=== Entries provided ===
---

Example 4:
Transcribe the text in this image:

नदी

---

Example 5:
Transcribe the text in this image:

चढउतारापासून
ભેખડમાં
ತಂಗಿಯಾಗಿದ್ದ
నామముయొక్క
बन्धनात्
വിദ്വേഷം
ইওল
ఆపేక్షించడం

=== To do ===
Repeat each entry above, matching every line exactly.

=== Task output ===
---

Example 4:
Transcribe the text in this image:

नदी

---

Example 5:
Transcribe the text in this image:

चढउतारापासून
ભેખડમાં
ತಂಗಿಯಾಗಿದ್ದ
నామముయొక్క
बन्धनात्
വിദ്വേഷം
ইওল
ఆపేక్షించడం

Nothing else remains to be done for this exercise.